INDIANAPOLIS — When Larry Johnson preached his concept of a shared workload to his Ohio State defensive linemen, his players had to take a leap of faith.

A deep rotation would cut into each player’s chance of posting gaudy stats. Players want to be on the field as much as possible. Johnson told them they’d benefit more from staying fresh and healthier if they rotated snaps.

The proof that Johnson’s philosophy would pay off is evident at the NFL scouting combine. Three Buckeyes defensive ends — Sam Hubbard, Jalyn Holmes and Tyquan Lewis — are participating. It’s highly unusual for a school to have three former players from the same position at the combine.

“If you look at where it got us, we’re all here, and we’re all in great position to play at the next level,” Hubbard said. “That’s kind of the picture we had in our heads and what coach Johnson told us would happen. We had faith in that. Although we don’t have crazy numbers, it all worked out in the end, and we’re here.”
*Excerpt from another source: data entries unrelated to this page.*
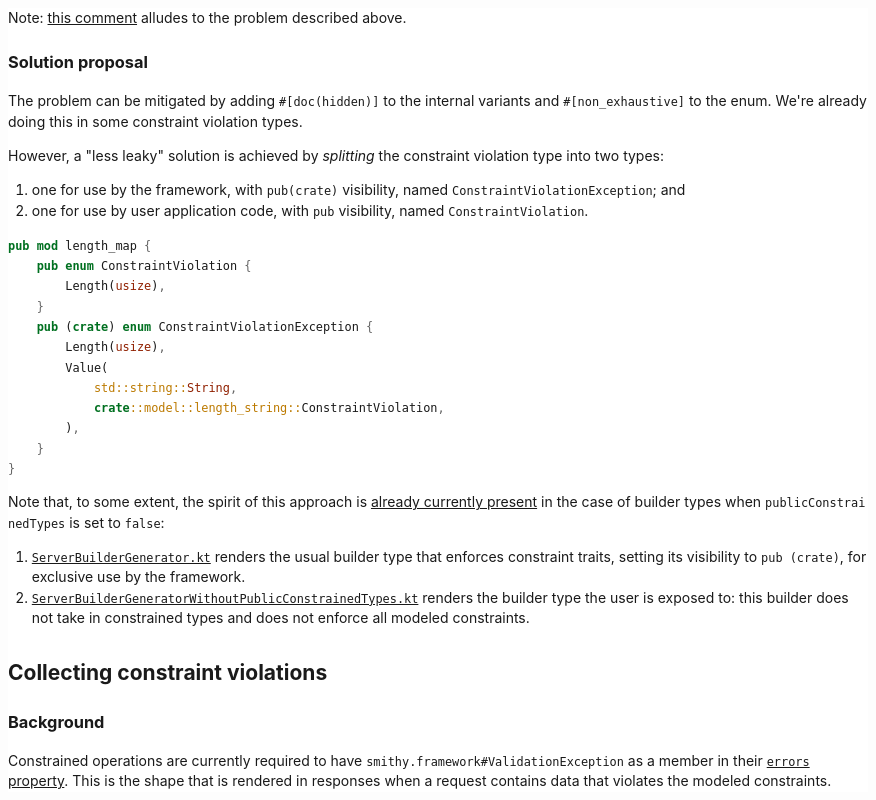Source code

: Note: [this comment] alludes to the problem described above.

[this comment]: https://github.com/awslabs/smithy-rs/blob/27020be3421fb93e35692803f9a795f92feb1d19/codegen-server/src/main/kotlin/software/amazon/smithy/rust/codegen/server/smithy/generators/MapConstraintViolationGenerator.kt#L66-L69

### Solution proposal

The problem can be mitigated by adding `#[doc(hidden)]` to the internal
variants and `#[non_exhaustive]` to the enum. We're already doing this in some
constraint violation types.

However, a "less leaky" solution is achieved by _splitting_ the constraint
violation type into two types:

1. one for use by the framework, with `pub(crate)` visibility, named
   `ConstraintViolationException`; and
2. one for use by user application code, with `pub` visibility, named
   `ConstraintViolation`.

```rust
pub mod length_map {
    pub enum ConstraintViolation {
        Length(usize),
    }
    pub (crate) enum ConstraintViolationException {
        Length(usize),
        Value(
            std::string::String,
            crate::model::length_string::ConstraintViolation,
        ),
    }
}
```

Note that, to some extent, the spirit of this approach is [already currently
present](https://github.com/awslabs/smithy-rs/blob/9a4c1f304f6f5237d480cfb56dad2951d927d424/codegen-server/src/main/kotlin/software/amazon/smithy/rust/codegen/server/smithy/generators/ServerBuilderGenerator.kt#L78-L81)
in the case of builder types when `publicConstrainedTypes` is set to `false`:

1. [`ServerBuilderGenerator.kt`] renders the usual builder type that enforces
   constraint traits, setting its visibility to `pub (crate)`, for exclusive
   use by the framework.
2. [`ServerBuilderGeneratorWithoutPublicConstrainedTypes.kt`] renders the
   builder type the user is exposed to: this builder does not take in
   constrained types and does not enforce all modeled constraints.

[`ServerBuilderGenerator.kt`]: https://github.com/awslabs/smithy-rs/blob/2226feff8f7fa884204f81a50d7e016386912acc/codegen-server/src/main/kotlin/software/amazon/smithy/rust/codegen/server/smithy/generators/ServerBuilderGenerator.kt
[`ServerBuilderGeneratorWithoutPublicConstrainedTypes.kt`]: https://github.com/awslabs/smithy-rs/blob/2226feff8f7fa884204f81a50d7e016386912acc/codegen-server/src/main/kotlin/software/amazon/smithy/rust/codegen/server/smithy/generators/ServerBuilderGeneratorWithoutPublicConstrainedTypes.kt

Collecting constraint violations
--------------------------------

### Background

Constrained operations are currently required to have
`smithy.framework#ValidationException` as a member in their [`errors`
property](https://smithy.io/2.0/spec/service-types.html#operation). This is the
shape that is rendered in responses when a request contains data that violates
the modeled constraints.


[constraint-traits-rfc]: https://github.com/awslabs/smithy-rs/pull/1199
[builders-of-builders-pr]: https://github.com/awslabs/smithy-rs/pull/1342
[`2226fe`]: https://github.com/awslabs/smithy-rs/tree/2226feff8f7fa884204f81a50d7e016386912acc
[constraint traits]: https://awslabs.github.io/smithy/2.0/spec/constraint-traits.html
[`required` trait]: https://smithy.io/2.0/spec/type-refinement-traits.html#required-trait
[`enum` shape]: https://smithy.io/2.0/spec/simple-types.html#enum
[`intEnum` shape]: https://smithy.io/2.0/spec/simple-types.html#intenum
[`structure` shape]: https://smithy.io/2.0/spec/aggregate-types.html#structure
[newtype]: https://doc.rust-lang.org/rust-by-example/generics/new_types.html
[`TryFrom`]: https://doc.rust-lang.org/std/convert/trait.TryFrom.html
Hubbard and Holmes addressed the media from adjacent podiums Saturday afternoon. Lewis was absent because he had flulike symptoms.

“Jalyn is right next to me,” Hubbard said. “It’s something we always talked about, always dreamed about. I’m really happy to share this with these guys I’ve spent the last four years with.”

Hubbard is generally regarded as the highest-rated prospect of the three linemen. Most projections have him as a second-round pick, although it would not be a surprise if he became a late first-rounder.

“I’m doing everything in my power to make sure I go the first night of the draft, showing teams why they want me on their team, how much value I can provide,” Hubbard said. “If it doesn’t work out, I’ll be ready to give whatever team does decide to pick me up everything I’ve got. I’m not too worried about when I go. It’s all about where I go.”

Hubbard, who graduated with honors with a finance degree, is considered close to a risk-free player. He has such versatility that some teams have discussed using him as an outside linebacker in a 3-4 defense.

The only knock, and it’s a minor one, is that some teams question whether he has elite athleticism.

“That’s something I want to prove,” Hubbard said. “I want to do D-line drills and linebacker drills and show them how fluid I am and do everything I can to disprove that.”

He believes the way he was used last year by defensive coordinator Greg Schiano will give NFL teams a clue how he can be deployed.

“This last year, coach Schiano took over the defense, and he’s got a lot of tricks up his sleeves,” Hubbard said. “He wanted to do a lot of things to switch up the looks. He used me and my versatility to be able to stand up (like a linebacker), drop (into coverage), and rush from different spots. He wanted to give different looks and surprise offenses, and I was able to be the moving piece to do that.”

Hubbard, like Lewis, had seven sacks last season. That’s a solid number but not one that will wow NFL teams or draft analysts.

“Sam Hubbard is a hard worker,” NFL draft analyst Mel Kiper Jr. said in a recent conference call, “(but) he didn’t have nearly the year you expected him to. Some thought he might be a top-15 pick going into the year.”

Hubbard said he tries not to put much stock in what outside analysts say, as hard as that might be. He prides himself on his relentlessness and diligence, and he trusts that NFL teams will see the full picture.

“The only thing that matters is what the NFL personnel see,” Hubbard said. “Your resume is what you put on tape, and I feel I’ve got really good tape. The best thing I can do right now is prepare to showcase myself as best I possibly can to reaffirm what I’ve put on tape.”